On other training we were instructed in the use of Bangalore torpedoes. They were like a three-inch stovepipe loaded with TNT. They would connect to each other and were slid under barbed wire entanglements and ignited. The person would pull the igniter and have time enough to try to get out of the way. Then the blast would peel the barbed wire out of the way so troops could cross the wire. In other demonstrations they showed another method of getting across barbed wire–the hard way! The first GI threw himself on the barbed wire kinda like the India trick of lying on a bed of nails. Then the next GI would run over the first GI’s body using him as a bridge. If the wire entanglement was wider it took more than one GI’s body on the wire. It’s one way to get your back massaged quite vigorously.
MAKING A FAKE LANDING
One day we were marched down to the same docks and loaded onto LCIs. We had no idea if this was a fake landing exercise or the real thing. I estimated, by the seat of my pants, that we were going in a northerly direction in a flotilla. Then we were instructed that we would be landing back on Italian shores in an area that would resemble the terrain where we eventually would land in a real invasion. We were told with great emphasis NOT to take even one step out of the taped off area which was combed for mines by the engineers. We were told that this area was the anchor for the Herman GOERING line and had been heavily-mined in all directions. I took that instruction to heart. All of us did! At least those who listened took the advice.
We hit the beach and waded ashore following the taped-off trail. We were supposed to see a railroad and we did. These were the rails we rode on down from Rome. We got on the railroad track. I was following GUYER, who was my first buddy on the Cassino front. I was about 30 feet behind him. Behind me, down the tracks about a hundred feet, was Captain HORAN with his bodyguard Ed Viscount. Captain Horan yelled at the top of his voice, “GET THE HELL OFF THE GODDAMNED RAILROAD TRACKS–YOU WOULDN’T DO THAT IN COMBAT”! So as instructed, GUYER found a likely path off the tracks. He stepped on a mine right in front of me!! I was still on the tracks when he was blown to bits. Parts of his body stuck to my helmet, which was blown sideways. A muscle from his leg was on a rail. His legs were shredded up to above and past his knees–gone–and his arm bones broken and stripped of flesh! He was blown to the right of the hole, which was about four feet across. In the bottom of the hole, still smoldering, was a new 1000 lire invasion money bill. It had blown out of his billfold. GUYER made a hideous noise. Not describable. I hollered for medics who were not far behind. Captain Horan was there by then and Viscount and I watched as the medics gave Guyer several shots of Morphine in the neck. GUYER gave out one last hideous noise and expired. I, yes ME, would have been the man if Guyer had just stepped over the mine. I was following him. We were told to walk in marked paths ONLY! It was an obvious place for a mine–in a pathway! I’ve read a GI’s “Murphy’s Law” –“If the path is easy it’ll be mined”.
We heard another blast or two but I didn’t know of any other casualties. In a telephone conversation with Ed Viscount, he told me he lost all his respect for the Captain after that. But I can’t blame the Captain one iota because his instructions were for our betterment in combat. Maybe he did neglect hearing or heeding the instructions of the engineers to walk on designated paths only. I’d like to find Guyer’s next of kin and tell them what happened. I think they’d like to know. I don’t remember from which state he originated.

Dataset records
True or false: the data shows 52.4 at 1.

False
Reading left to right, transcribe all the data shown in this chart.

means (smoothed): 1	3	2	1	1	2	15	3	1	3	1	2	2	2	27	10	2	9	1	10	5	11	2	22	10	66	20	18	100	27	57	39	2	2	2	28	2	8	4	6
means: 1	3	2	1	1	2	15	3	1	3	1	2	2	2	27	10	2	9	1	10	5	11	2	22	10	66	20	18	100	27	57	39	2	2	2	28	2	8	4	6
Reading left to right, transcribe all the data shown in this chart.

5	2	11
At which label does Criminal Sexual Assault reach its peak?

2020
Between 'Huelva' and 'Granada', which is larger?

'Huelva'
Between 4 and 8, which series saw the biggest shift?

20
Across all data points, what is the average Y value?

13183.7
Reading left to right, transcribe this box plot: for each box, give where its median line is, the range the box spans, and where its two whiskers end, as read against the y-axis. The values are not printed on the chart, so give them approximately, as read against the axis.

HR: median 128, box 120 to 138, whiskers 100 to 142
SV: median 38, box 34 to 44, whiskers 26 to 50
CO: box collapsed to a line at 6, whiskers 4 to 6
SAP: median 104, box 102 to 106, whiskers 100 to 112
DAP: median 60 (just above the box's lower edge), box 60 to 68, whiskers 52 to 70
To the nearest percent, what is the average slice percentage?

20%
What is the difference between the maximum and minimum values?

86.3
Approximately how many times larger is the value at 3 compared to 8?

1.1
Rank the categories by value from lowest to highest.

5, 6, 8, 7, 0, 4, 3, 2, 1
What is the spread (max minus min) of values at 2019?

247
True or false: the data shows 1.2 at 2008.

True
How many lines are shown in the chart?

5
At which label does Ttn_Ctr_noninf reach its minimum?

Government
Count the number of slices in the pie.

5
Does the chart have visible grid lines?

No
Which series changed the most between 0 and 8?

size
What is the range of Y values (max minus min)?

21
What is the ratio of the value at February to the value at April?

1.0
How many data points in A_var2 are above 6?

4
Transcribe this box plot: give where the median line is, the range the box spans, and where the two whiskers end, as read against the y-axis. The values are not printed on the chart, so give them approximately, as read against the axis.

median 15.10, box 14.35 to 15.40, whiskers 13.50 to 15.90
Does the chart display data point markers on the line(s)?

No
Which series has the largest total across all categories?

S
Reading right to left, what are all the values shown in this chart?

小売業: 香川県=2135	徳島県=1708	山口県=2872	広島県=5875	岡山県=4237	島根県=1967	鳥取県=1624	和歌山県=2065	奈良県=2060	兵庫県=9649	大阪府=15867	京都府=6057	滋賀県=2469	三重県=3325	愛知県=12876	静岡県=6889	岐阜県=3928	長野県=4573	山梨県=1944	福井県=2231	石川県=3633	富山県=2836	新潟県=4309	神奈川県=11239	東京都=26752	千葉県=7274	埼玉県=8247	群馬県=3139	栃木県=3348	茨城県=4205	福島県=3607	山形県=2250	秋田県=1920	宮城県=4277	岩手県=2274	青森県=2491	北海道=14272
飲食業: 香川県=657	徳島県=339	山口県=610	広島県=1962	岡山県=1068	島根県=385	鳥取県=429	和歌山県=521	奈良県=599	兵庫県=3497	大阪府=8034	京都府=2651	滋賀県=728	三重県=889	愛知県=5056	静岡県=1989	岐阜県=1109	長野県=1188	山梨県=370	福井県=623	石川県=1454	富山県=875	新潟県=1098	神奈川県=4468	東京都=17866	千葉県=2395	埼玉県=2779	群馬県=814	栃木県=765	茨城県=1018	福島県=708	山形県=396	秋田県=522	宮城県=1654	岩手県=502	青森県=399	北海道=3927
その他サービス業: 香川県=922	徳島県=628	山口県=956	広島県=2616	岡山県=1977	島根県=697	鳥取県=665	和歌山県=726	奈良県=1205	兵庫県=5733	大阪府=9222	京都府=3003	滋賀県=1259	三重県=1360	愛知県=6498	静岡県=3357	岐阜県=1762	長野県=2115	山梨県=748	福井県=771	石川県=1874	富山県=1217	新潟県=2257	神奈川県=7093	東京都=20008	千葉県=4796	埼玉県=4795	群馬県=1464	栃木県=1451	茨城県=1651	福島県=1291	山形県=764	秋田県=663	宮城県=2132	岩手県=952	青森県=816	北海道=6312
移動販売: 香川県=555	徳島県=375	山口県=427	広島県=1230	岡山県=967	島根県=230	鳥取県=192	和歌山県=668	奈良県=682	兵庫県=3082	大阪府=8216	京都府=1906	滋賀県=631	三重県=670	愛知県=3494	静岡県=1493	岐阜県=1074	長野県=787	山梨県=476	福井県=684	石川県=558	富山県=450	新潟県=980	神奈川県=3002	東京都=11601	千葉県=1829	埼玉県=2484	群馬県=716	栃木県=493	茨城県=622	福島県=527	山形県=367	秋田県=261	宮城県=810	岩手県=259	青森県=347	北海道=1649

**Required tasks**
**1)** In the war memoir excerpt, what lay in the bottom of the hole left by the mine?
**2)** List the people the war memoir excerpt names as present at the practice landing.
The dataset rows are separate material, unrelated to the war memoir excerpt.

**Answer set**
**1)** A new 1000 lire invasion money bill, still smoldering, that had blown out of Guyer's billfold.

**2)** Guyer, Captain Horan, Ed Viscount